If you pay peanuts, you get monkeys. It is that simple. The "we
can't get" argument often is "we don't want to pay". Of course,
this is understandable if you consider how expensive work is:
taxes, taxes, lots of taxes... 1000 Euro wage can easily turn
into 2000 Euro costs. (And don't believe that 1000 Euro _paid_
is much - it isn't. It's almost less worth than 1000 DM!)
> In other cases, this is just an example of how HR "best
> practices" have gotten ridiculously out of control, where everybody tries
> to copy what everyone else is doing because if everyone else is doing it
> you can't get in trouble for doing the same thing.
This might be important in the B2B sector, especially the "pro-
paganda" that brings orders to companies. In case the word "they
hire lower-qualified personnel" or "they pay their workers too
much" might result in a loss of orders for that company, because
they're "doing it wrong".
Note that innovative business has always "done wrong". :-)
> I think a far worse problem than the failure to understand what skills
> are needed is the failure to understand things like
> 1. what skills can be learned easily in a very short period of time so
> that focus on other necessary skills already existing can be employed in
> selecting candidates
That shouldn't be any UNfamiliar. You don't learn to be a programmer
at the university, and you don't get experience for working in
company B during your professional education in company A. There
is _always_ some time needed to get familiar with how things are
done at your new workplace - and that's no problem. It hasn't been
a problem for over 100 years, why should it now?
As I said, a GENERIC SKILL is learning per se. If you can do that,
you will be good at knowing how to do things in your new job in a
few time. And you are treated fair, you _may_ even invest your
free time (non-work time) to learn more.
We currently have a cultural problem of "work vs. non-work" that
is present nearly everywhere, in production and in service. The
things you're doing at work are likely _not_ things you do in
your free time. However, "geeks & nerds" tend to do programming
stuff, reading docs and practicing coding in their free time too.
In the past, I did often say: "You're paying me for what I would
do for free anyway." :-)
The "standard" scaling models of "being good at <static thing>"
are hard to make a proper selection, because learning is not
static. Just because someone is _now_ good at some programming
language does not neccessarily imply that he will be able to
learn a different language quickly (by both sharing the aspect
of being "a programming language"). I think we're talking about
POTENTIAL here, and how would one measure that? It's a thing
that comes into action by applying it.
> 2. why disqualifying candidates for stupidities that have nothing to do
> with their skills and other actually suitable qualities for the job is
Again, sometimes the best candidates slip here. Many "geeks & nerds"

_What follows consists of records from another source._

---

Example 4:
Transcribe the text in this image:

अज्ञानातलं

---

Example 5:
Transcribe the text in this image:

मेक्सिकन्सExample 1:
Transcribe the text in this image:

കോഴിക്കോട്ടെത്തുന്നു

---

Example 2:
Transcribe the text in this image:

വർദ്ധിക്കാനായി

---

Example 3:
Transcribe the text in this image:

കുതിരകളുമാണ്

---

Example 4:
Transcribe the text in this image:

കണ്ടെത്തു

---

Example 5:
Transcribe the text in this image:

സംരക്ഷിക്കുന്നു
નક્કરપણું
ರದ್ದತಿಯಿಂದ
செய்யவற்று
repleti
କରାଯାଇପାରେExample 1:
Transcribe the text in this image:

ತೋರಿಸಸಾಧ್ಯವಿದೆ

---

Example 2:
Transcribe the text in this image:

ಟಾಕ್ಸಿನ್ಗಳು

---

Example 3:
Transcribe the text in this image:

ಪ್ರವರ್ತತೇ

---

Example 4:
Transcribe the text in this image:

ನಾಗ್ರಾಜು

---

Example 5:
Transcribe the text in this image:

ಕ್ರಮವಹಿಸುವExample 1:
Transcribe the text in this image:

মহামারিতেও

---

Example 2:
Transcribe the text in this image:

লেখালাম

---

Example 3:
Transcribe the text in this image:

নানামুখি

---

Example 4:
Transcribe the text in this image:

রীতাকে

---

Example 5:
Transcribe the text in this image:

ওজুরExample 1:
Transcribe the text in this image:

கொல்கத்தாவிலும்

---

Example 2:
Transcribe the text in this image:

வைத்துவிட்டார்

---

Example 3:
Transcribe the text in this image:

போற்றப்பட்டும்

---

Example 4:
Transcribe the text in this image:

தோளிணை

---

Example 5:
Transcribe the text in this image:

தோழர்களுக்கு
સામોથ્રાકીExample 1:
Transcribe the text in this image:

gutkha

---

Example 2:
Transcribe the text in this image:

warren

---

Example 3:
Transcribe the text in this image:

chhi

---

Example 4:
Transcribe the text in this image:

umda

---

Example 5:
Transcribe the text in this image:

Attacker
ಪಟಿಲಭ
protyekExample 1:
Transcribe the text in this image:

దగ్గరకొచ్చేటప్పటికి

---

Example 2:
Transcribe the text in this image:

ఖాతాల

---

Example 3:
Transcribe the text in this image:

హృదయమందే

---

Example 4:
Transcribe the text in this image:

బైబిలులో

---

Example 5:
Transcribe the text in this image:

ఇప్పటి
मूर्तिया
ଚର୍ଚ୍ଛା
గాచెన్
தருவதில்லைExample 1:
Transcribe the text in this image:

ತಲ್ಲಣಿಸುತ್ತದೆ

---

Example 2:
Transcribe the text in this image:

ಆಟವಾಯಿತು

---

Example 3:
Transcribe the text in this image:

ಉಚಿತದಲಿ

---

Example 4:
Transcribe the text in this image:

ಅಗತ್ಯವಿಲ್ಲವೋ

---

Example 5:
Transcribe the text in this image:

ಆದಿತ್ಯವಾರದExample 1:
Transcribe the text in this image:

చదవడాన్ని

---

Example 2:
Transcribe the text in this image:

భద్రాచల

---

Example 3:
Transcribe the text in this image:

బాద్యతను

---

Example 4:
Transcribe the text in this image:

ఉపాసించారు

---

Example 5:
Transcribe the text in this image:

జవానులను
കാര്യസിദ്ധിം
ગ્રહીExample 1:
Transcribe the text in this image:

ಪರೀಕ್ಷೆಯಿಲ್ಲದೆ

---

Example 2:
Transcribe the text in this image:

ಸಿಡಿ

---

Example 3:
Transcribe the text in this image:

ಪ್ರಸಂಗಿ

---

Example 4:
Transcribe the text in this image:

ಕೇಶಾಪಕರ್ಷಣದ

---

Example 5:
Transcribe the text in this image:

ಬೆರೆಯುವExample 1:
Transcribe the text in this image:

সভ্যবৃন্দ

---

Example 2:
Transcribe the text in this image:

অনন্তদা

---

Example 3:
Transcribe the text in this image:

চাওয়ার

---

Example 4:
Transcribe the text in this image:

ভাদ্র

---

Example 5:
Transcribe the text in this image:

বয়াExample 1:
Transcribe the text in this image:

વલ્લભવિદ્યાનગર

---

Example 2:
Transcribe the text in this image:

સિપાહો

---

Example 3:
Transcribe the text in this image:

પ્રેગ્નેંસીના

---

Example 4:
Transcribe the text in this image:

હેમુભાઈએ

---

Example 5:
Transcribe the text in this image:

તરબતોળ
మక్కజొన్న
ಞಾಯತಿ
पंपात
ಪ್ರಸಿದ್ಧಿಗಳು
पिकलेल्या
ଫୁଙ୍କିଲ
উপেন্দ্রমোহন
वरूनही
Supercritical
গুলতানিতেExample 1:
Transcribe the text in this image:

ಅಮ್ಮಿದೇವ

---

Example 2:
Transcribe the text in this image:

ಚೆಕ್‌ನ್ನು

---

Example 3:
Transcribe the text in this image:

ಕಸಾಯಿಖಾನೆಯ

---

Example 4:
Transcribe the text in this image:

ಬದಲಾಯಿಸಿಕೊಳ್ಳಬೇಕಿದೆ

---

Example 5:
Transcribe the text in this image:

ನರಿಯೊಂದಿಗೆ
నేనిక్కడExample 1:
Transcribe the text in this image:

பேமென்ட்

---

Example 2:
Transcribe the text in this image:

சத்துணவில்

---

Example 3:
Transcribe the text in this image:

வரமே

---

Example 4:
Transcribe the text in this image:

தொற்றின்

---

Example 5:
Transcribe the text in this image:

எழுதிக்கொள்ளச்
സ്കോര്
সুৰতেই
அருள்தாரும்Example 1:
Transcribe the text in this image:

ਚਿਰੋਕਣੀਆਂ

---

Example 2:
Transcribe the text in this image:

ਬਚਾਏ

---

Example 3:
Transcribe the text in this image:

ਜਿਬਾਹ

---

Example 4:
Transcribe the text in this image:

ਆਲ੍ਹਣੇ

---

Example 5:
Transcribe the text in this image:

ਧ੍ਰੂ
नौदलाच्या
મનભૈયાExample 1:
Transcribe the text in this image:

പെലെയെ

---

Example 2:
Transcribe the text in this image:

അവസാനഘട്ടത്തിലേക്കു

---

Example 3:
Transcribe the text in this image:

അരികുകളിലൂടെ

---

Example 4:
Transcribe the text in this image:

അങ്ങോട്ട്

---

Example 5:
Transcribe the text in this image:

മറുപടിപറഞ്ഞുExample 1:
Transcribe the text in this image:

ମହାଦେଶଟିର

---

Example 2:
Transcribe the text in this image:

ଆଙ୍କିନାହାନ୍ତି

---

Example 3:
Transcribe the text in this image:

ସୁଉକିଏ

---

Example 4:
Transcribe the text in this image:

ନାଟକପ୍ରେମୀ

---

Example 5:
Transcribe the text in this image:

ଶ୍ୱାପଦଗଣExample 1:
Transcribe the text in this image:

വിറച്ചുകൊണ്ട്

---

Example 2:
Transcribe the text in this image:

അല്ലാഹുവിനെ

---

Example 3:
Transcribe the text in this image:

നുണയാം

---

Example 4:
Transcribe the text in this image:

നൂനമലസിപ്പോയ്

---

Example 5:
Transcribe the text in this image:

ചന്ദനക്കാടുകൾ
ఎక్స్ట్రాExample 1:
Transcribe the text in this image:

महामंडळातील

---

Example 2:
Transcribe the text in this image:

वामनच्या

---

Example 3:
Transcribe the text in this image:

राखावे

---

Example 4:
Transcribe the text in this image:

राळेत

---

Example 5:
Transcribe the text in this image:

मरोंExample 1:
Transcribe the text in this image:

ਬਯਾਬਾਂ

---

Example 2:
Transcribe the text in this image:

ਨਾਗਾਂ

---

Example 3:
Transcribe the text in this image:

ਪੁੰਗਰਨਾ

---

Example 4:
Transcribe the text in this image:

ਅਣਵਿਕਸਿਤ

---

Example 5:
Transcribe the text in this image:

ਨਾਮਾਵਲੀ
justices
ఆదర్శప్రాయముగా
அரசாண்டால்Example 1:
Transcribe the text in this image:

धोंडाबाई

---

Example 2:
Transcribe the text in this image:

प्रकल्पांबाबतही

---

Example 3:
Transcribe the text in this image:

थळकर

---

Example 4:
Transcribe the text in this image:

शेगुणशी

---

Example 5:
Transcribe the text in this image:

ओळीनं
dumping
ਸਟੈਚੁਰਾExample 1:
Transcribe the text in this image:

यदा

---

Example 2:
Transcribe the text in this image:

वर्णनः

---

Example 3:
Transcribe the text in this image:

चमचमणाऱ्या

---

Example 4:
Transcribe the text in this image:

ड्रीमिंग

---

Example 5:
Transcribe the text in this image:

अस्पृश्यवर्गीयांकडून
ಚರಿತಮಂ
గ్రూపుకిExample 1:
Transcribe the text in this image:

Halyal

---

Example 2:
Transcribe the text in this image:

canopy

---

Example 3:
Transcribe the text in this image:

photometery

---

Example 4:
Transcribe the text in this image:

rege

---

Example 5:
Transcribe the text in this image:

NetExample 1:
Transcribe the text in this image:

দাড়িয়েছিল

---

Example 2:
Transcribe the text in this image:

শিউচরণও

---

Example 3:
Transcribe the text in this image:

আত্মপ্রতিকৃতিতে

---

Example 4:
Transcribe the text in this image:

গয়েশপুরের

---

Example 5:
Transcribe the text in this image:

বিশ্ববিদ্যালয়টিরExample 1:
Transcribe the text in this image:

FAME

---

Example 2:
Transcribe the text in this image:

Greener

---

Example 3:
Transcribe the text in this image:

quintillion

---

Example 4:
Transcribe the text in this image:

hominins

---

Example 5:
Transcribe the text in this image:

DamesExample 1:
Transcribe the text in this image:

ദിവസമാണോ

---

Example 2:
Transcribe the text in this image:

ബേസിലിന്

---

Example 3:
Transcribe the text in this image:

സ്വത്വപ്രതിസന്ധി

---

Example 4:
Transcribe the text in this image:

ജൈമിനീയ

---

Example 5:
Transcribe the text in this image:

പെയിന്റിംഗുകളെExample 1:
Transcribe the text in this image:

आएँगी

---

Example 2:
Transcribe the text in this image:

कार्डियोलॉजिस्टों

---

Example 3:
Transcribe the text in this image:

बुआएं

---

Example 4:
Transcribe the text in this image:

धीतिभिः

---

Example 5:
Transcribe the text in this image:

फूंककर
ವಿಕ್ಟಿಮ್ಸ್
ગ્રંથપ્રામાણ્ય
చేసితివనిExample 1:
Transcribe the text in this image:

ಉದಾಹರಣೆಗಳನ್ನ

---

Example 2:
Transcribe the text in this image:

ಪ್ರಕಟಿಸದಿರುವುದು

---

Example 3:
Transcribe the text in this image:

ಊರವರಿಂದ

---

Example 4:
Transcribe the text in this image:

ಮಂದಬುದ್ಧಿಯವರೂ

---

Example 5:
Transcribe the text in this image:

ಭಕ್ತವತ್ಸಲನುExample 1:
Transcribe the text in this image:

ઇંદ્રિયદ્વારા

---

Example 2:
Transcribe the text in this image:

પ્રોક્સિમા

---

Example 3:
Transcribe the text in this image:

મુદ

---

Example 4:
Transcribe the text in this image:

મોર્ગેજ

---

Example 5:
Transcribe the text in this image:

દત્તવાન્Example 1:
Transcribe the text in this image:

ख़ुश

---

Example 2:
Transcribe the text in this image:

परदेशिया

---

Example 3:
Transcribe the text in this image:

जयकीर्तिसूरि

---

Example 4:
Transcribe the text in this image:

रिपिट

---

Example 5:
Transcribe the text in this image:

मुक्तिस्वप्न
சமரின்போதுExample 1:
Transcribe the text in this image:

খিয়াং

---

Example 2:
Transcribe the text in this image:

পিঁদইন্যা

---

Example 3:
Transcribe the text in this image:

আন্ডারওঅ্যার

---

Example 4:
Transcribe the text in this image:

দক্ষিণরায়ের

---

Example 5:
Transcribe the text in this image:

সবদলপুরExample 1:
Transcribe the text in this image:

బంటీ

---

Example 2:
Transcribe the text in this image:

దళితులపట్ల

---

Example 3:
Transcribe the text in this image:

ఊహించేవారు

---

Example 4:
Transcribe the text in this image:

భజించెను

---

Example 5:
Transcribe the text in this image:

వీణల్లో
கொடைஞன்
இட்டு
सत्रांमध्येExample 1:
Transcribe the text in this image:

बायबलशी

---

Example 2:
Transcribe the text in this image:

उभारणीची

appear to be "socially unaccomodated", so that disqualifies them,
even though if they're better at a job than the whole programming
team. Applicants with disabilities are also "problematic", they
cannot work exactly the same way healthy people do, and this may
interfere with established procedures and processes, and therefore
harm the certification of the company.
You might be aware that there is legal regulation that forces
employers to have a certain share of disabled employees (starting
at a specific company size). But there's a backdoor: They can
"buy theirselves free" of that obligation. Remember? That penalty
fees would be material costs. Material costs gooooood, personnel
Of course, things "need to fit", but after all, isn't the employing
process a thing to GET WORK DONE, on the long run? Shouldn't _THAT_
be the primary goal, instead of "growing a corporate monoculture"?